Information shown:
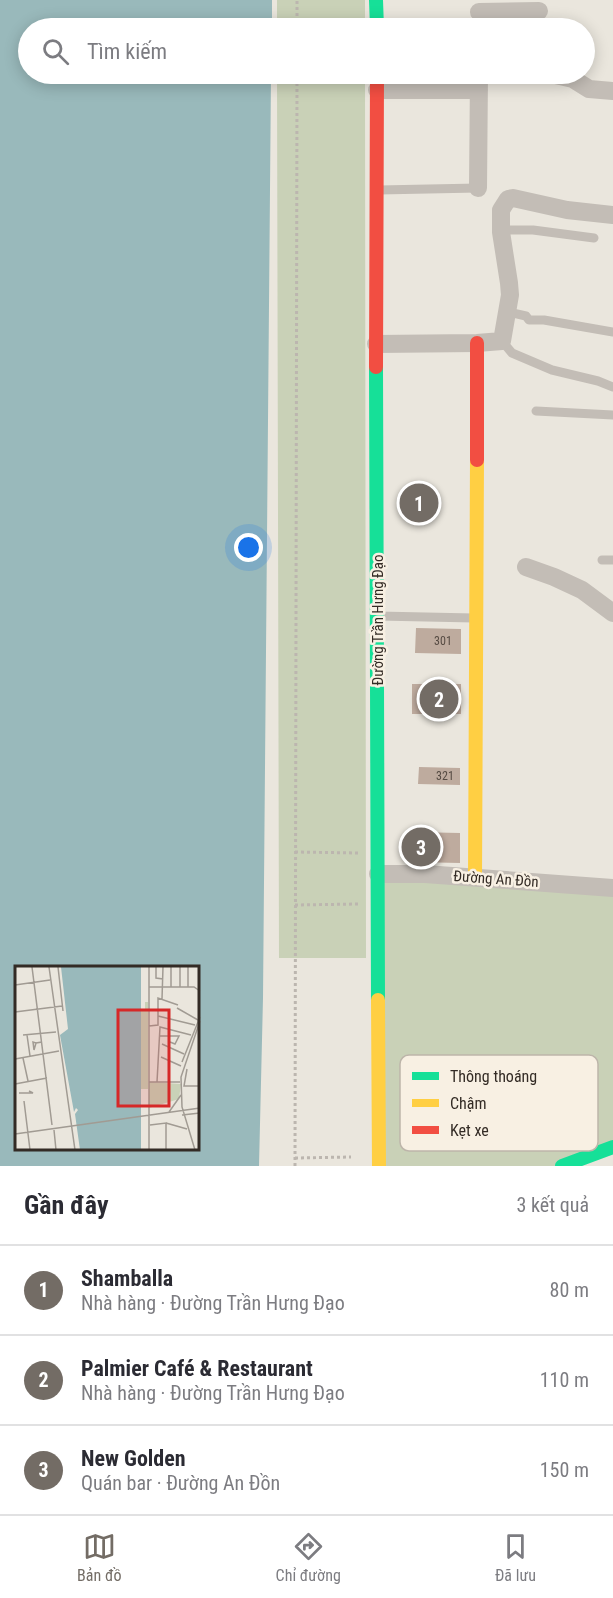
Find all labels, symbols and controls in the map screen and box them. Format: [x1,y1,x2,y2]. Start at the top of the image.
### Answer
search box [18,18,595,84]
icon: search [39,35,72,68]
text: Tìm kiếm [87,39,167,64]
pin: 1 [400,480,438,526]
your location [234,533,263,562]
street label: Đường Trần Hưng Đạo [369,555,387,685]
house number: 301 [434,634,452,648]
pin: 2 [420,676,458,722]
house number: 321 [436,769,454,783]
pin: 3 [402,824,440,870]
street label: Đường An Đồn [453,867,539,891]
inset map [15,966,200,1151]
legend [400,1055,598,1151]
text: Thông thoáng [450,1067,537,1086]
text: Chậm [450,1094,487,1113]
text: Kẹt xe [450,1121,489,1140]
text: Gần đây [24,1190,109,1220]
text: 3 kết quả [517,1193,589,1217]
text: Shamballa [81,1266,173,1291]
text: 1 [38,1278,49,1302]
text: 80 m [550,1278,589,1302]
text: Nhà hàng · Đường Trần Hưng Đạo [81,1291,345,1315]
text: Palmier Café & Restaurant [81,1356,313,1381]
text: 2 [38,1368,49,1392]
text: 110 m [540,1368,589,1392]
text: Nhà hàng · Đường Trần Hưng Đạo [81,1381,345,1405]
text: New Golden [81,1446,186,1471]
text: 3 [38,1458,49,1482]
text: 150 m [540,1458,589,1482]
text: Quán bar · Đường An Đồn [81,1471,280,1495]
tab: Bản đồ [77,1530,121,1585]
tab: Chỉ đường [276,1530,341,1585]
tab: Đã lưu [495,1530,536,1585]

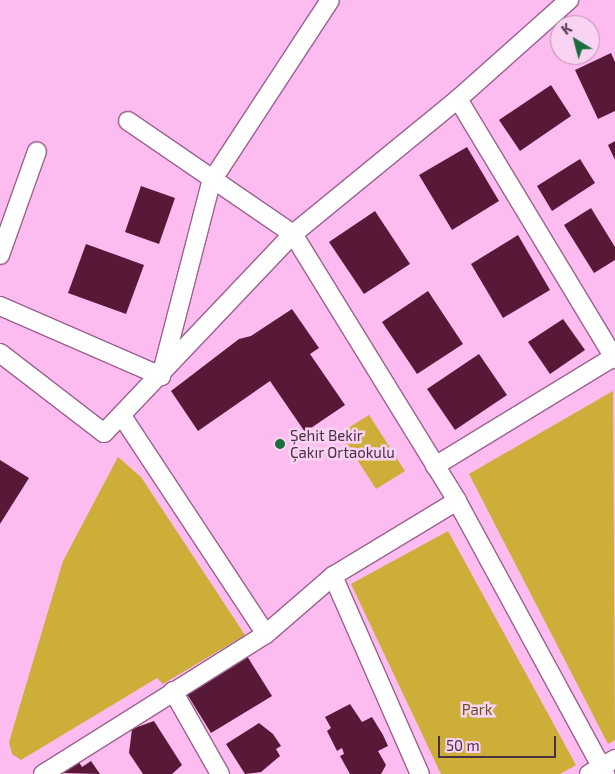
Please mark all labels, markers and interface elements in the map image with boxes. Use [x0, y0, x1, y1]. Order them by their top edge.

What is being asked: Could you restate every record above word for word, dropping the pictures?

Answer to this exercise:
Find all labels, symbols and controls in the map screen and box them. Format: [x1,y1,x2,y2]. Start at the top of the image.
### Answer
search box [18,18,595,84]
icon: search [39,35,72,68]
text: Tìm kiếm [87,39,167,64]
pin: 1 [400,480,438,526]
your location [234,533,263,562]
street label: Đường Trần Hưng Đạo [369,555,387,685]
house number: 301 [434,634,452,648]
pin: 2 [420,676,458,722]
house number: 321 [436,769,454,783]
pin: 3 [402,824,440,870]
street label: Đường An Đồn [453,867,539,891]
inset map [15,966,200,1151]
legend [400,1055,598,1151]
text: Thông thoáng [450,1067,537,1086]
text: Chậm [450,1094,487,1113]
text: Kẹt xe [450,1121,489,1140]
text: Gần đây [24,1190,109,1220]
text: 3 kết quả [517,1193,589,1217]
text: Shamballa [81,1266,173,1291]
text: 1 [38,1278,49,1302]
text: 80 m [550,1278,589,1302]
text: Nhà hàng · Đường Trần Hưng Đạo [81,1291,345,1315]
text: Palmier Café & Restaurant [81,1356,313,1381]
text: 2 [38,1368,49,1392]
text: 110 m [540,1368,589,1392]
text: Nhà hàng · Đường Trần Hưng Đạo [81,1381,345,1405]
text: New Golden [81,1446,186,1471]
text: 3 [38,1458,49,1482]
text: 150 m [540,1458,589,1482]
text: Quán bar · Đường An Đồn [81,1471,280,1495]
tab: Bản đồ [77,1530,121,1585]
tab: Chỉ đường [276,1530,341,1585]
tab: Đã lưu [495,1530,536,1585]

Please mark all labels, markers and interface elements in the map image with boxes. Use [x0, y0, x1, y1]. Order them by their top edge.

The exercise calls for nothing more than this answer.